→ **Exercise goal**:
Word for word, set down the full listing below.

Data in this exercise Start Marker

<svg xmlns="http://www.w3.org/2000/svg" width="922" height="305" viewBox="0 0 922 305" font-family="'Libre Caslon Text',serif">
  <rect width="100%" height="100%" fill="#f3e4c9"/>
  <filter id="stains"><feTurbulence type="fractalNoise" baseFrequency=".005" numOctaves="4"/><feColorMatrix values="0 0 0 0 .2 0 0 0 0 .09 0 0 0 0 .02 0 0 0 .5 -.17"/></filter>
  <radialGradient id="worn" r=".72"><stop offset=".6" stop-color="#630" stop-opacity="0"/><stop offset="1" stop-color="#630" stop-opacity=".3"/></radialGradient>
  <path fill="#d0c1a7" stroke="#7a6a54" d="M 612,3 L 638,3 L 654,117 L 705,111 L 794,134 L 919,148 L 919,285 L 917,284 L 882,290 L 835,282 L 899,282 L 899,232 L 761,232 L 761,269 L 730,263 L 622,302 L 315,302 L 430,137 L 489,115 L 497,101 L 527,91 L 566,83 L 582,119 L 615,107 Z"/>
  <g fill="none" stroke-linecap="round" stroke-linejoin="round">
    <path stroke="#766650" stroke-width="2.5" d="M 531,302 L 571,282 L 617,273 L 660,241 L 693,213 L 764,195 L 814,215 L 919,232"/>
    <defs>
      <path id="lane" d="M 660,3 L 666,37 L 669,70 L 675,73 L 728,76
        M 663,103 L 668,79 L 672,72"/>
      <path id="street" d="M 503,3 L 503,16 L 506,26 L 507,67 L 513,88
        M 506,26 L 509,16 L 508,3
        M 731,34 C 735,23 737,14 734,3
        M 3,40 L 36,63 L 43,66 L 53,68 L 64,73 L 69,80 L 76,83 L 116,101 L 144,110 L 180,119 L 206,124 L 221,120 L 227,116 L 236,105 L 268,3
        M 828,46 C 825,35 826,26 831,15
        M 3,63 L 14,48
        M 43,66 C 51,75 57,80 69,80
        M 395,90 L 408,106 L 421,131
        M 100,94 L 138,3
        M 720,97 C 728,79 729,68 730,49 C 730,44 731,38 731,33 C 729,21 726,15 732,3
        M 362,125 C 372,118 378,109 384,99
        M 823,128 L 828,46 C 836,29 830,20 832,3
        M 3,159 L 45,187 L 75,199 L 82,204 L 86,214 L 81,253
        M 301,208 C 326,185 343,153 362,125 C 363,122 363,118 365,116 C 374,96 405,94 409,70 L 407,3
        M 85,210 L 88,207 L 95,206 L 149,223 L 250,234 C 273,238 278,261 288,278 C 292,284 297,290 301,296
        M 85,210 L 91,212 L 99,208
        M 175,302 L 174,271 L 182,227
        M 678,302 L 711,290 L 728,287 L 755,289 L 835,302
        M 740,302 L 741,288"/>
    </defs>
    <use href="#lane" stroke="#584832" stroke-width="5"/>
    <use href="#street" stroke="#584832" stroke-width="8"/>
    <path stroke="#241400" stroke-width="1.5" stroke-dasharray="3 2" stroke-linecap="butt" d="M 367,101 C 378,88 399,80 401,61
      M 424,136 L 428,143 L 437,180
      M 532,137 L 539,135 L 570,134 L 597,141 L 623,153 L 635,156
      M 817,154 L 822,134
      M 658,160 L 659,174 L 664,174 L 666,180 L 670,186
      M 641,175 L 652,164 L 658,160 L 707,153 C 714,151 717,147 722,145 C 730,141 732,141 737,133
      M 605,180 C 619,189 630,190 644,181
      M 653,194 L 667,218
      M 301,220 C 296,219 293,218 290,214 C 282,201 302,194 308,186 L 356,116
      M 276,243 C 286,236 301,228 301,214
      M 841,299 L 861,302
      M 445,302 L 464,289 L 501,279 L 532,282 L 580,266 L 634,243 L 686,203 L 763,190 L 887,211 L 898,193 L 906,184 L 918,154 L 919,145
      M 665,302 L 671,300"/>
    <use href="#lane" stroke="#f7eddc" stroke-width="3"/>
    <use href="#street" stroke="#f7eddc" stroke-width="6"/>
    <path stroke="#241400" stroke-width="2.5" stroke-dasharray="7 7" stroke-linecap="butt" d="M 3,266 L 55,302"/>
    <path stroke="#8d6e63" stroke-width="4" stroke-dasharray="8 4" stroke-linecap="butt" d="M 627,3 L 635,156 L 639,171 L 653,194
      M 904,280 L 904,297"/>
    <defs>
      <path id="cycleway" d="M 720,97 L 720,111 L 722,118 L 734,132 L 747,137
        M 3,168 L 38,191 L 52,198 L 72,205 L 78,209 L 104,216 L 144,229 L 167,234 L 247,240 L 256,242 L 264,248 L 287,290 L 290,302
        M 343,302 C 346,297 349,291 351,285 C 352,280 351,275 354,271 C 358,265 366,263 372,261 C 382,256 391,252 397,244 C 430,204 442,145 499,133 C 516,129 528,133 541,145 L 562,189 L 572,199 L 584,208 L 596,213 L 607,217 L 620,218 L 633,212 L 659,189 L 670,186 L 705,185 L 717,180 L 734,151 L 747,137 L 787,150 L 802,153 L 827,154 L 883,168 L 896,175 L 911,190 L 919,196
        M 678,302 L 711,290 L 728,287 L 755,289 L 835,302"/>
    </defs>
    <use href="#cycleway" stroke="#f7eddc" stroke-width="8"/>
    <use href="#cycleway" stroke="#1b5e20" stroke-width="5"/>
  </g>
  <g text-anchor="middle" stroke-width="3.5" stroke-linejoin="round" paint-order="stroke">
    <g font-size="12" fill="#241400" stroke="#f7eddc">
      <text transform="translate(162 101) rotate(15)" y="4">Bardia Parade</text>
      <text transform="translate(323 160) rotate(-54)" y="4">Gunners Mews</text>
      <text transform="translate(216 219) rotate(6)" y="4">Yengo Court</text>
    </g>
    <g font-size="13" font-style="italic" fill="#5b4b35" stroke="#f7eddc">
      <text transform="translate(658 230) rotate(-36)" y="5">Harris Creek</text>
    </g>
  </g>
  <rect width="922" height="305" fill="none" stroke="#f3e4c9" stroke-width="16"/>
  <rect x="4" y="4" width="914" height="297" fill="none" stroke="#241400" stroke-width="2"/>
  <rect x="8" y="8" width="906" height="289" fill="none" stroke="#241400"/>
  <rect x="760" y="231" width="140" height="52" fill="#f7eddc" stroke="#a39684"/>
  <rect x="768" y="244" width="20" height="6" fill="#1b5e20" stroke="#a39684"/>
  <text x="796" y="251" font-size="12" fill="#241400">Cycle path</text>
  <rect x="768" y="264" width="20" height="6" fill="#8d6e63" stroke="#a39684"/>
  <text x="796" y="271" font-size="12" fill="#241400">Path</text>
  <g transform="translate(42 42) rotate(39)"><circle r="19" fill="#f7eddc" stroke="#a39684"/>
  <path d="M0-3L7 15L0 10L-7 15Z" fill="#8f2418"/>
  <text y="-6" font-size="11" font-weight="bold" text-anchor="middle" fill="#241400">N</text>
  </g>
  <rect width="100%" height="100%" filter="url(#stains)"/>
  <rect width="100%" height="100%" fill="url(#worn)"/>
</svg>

Data in this exercise End Marker

→ **Exercise answer**:
<svg xmlns="http://www.w3.org/2000/svg" width="922" height="305" viewBox="0 0 922 305" font-family="'Libre Caslon Text',serif">
  <rect width="100%" height="100%" fill="#f3e4c9"/>
  <filter id="stains"><feTurbulence type="fractalNoise" baseFrequency=".005" numOctaves="4"/><feColorMatrix values="0 0 0 0 .2 0 0 0 0 .09 0 0 0 0 .02 0 0 0 .5 -.17"/></filter>
  <radialGradient id="worn" r=".72"><stop offset=".6" stop-color="#630" stop-opacity="0"/><stop offset="1" stop-color="#630" stop-opacity=".3"/></radialGradient>
  <path fill="#d0c1a7" stroke="#7a6a54" d="M 612,3 L 638,3 L 654,117 L 705,111 L 794,134 L 919,148 L 919,285 L 917,284 L 882,290 L 835,282 L 899,282 L 899,232 L 761,232 L 761,269 L 730,263 L 622,302 L 315,302 L 430,137 L 489,115 L 497,101 L 527,91 L 566,83 L 582,119 L 615,107 Z"/>
  <g fill="none" stroke-linecap="round" stroke-linejoin="round">
    <path stroke="#766650" stroke-width="2.5" d="M 531,302 L 571,282 L 617,273 L 660,241 L 693,213 L 764,195 L 814,215 L 919,232"/>
    <defs>
      <path id="lane" d="M 660,3 L 666,37 L 669,70 L 675,73 L 728,76
        M 663,103 L 668,79 L 672,72"/>
      <path id="street" d="M 503,3 L 503,16 L 506,26 L 507,67 L 513,88
        M 506,26 L 509,16 L 508,3
        M 731,34 C 735,23 737,14 734,3
        M 3,40 L 36,63 L 43,66 L 53,68 L 64,73 L 69,80 L 76,83 L 116,101 L 144,110 L 180,119 L 206,124 L 221,120 L 227,116 L 236,105 L 268,3
        M 828,46 C 825,35 826,26 831,15
        M 3,63 L 14,48
        M 43,66 C 51,75 57,80 69,80
        M 395,90 L 408,106 L 421,131
        M 100,94 L 138,3
        M 720,97 C 728,79 729,68 730,49 C 730,44 731,38 731,33 C 729,21 726,15 732,3
        M 362,125 C 372,118 378,109 384,99
        M 823,128 L 828,46 C 836,29 830,20 832,3
        M 3,159 L 45,187 L 75,199 L 82,204 L 86,214 L 81,253
        M 301,208 C 326,185 343,153 362,125 C 363,122 363,118 365,116 C 374,96 405,94 409,70 L 407,3
        M 85,210 L 88,207 L 95,206 L 149,223 L 250,234 C 273,238 278,261 288,278 C 292,284 297,290 301,296
        M 85,210 L 91,212 L 99,208
        M 175,302 L 174,271 L 182,227
        M 678,302 L 711,290 L 728,287 L 755,289 L 835,302
        M 740,302 L 741,288"/>
    </defs>
    <use href="#lane" stroke="#584832" stroke-width="5"/>
    <use href="#street" stroke="#584832" stroke-width="8"/>
    <path stroke="#241400" stroke-width="1.5" stroke-dasharray="3 2" stroke-linecap="butt" d="M 367,101 C 378,88 399,80 401,61
      M 424,136 L 428,143 L 437,180
      M 532,137 L 539,135 L 570,134 L 597,141 L 623,153 L 635,156
      M 817,154 L 822,134
      M 658,160 L 659,174 L 664,174 L 666,180 L 670,186
      M 641,175 L 652,164 L 658,160 L 707,153 C 714,151 717,147 722,145 C 730,141 732,141 737,133
      M 605,180 C 619,189 630,190 644,181
      M 653,194 L 667,218
      M 301,220 C 296,219 293,218 290,214 C 282,201 302,194 308,186 L 356,116
      M 276,243 C 286,236 301,228 301,214
      M 841,299 L 861,302
      M 445,302 L 464,289 L 501,279 L 532,282 L 580,266 L 634,243 L 686,203 L 763,190 L 887,211 L 898,193 L 906,184 L 918,154 L 919,145
      M 665,302 L 671,300"/>
    <use href="#lane" stroke="#f7eddc" stroke-width="3"/>
    <use href="#street" stroke="#f7eddc" stroke-width="6"/>
    <path stroke="#241400" stroke-width="2.5" stroke-dasharray="7 7" stroke-linecap="butt" d="M 3,266 L 55,302"/>
    <path stroke="#8d6e63" stroke-width="4" stroke-dasharray="8 4" stroke-linecap="butt" d="M 627,3 L 635,156 L 639,171 L 653,194
      M 904,280 L 904,297"/>
    <defs>
      <path id="cycleway" d="M 720,97 L 720,111 L 722,118 L 734,132 L 747,137
        M 3,168 L 38,191 L 52,198 L 72,205 L 78,209 L 104,216 L 144,229 L 167,234 L 247,240 L 256,242 L 264,248 L 287,290 L 290,302
        M 343,302 C 346,297 349,291 351,285 C 352,280 351,275 354,271 C 358,265 366,263 372,261 C 382,256 391,252 397,244 C 430,204 442,145 499,133 C 516,129 528,133 541,145 L 562,189 L 572,199 L 584,208 L 596,213 L 607,217 L 620,218 L 633,212 L 659,189 L 670,186 L 705,185 L 717,180 L 734,151 L 747,137 L 787,150 L 802,153 L 827,154 L 883,168 L 896,175 L 911,190 L 919,196
        M 678,302 L 711,290 L 728,287 L 755,289 L 835,302"/>
    </defs>
    <use href="#cycleway" stroke="#f7eddc" stroke-width="8"/>
    <use href="#cycleway" stroke="#1b5e20" stroke-width="5"/>
  </g>
  <g text-anchor="middle" stroke-width="3.5" stroke-linejoin="round" paint-order="stroke">
    <g font-size="12" fill="#241400" stroke="#f7eddc">
      <text transform="translate(162 101) rotate(15)" y="4">Bardia Parade</text>
      <text transform="translate(323 160) rotate(-54)" y="4">Gunners Mews</text>
      <text transform="translate(216 219) rotate(6)" y="4">Yengo Court</text>
    </g>
    <g font-size="13" font-style="italic" fill="#5b4b35" stroke="#f7eddc">
      <text transform="translate(658 230) rotate(-36)" y="5">Harris Creek</text>
    </g>
  </g>
  <rect width="922" height="305" fill="none" stroke="#f3e4c9" stroke-width="16"/>
  <rect x="4" y="4" width="914" height="297" fill="none" stroke="#241400" stroke-width="2"/>
  <rect x="8" y="8" width="906" height="289" fill="none" stroke="#241400"/>
  <rect x="760" y="231" width="140" height="52" fill="#f7eddc" stroke="#a39684"/>
  <rect x="768" y="244" width="20" height="6" fill="#1b5e20" stroke="#a39684"/>
  <text x="796" y="251" font-size="12" fill="#241400">Cycle path</text>
  <rect x="768" y="264" width="20" height="6" fill="#8d6e63" stroke="#a39684"/>
  <text x="796" y="271" font-size="12" fill="#241400">Path</text>
  <g transform="translate(42 42) rotate(39)"><circle r="19" fill="#f7eddc" stroke="#a39684"/>
  <path d="M0-3L7 15L0 10L-7 15Z" fill="#8f2418"/>
  <text y="-6" font-size="11" font-weight="bold" text-anchor="middle" fill="#241400">N</text>
  </g>
  <rect width="100%" height="100%" filter="url(#stains)"/>
  <rect width="100%" height="100%" fill="url(#worn)"/>
</svg>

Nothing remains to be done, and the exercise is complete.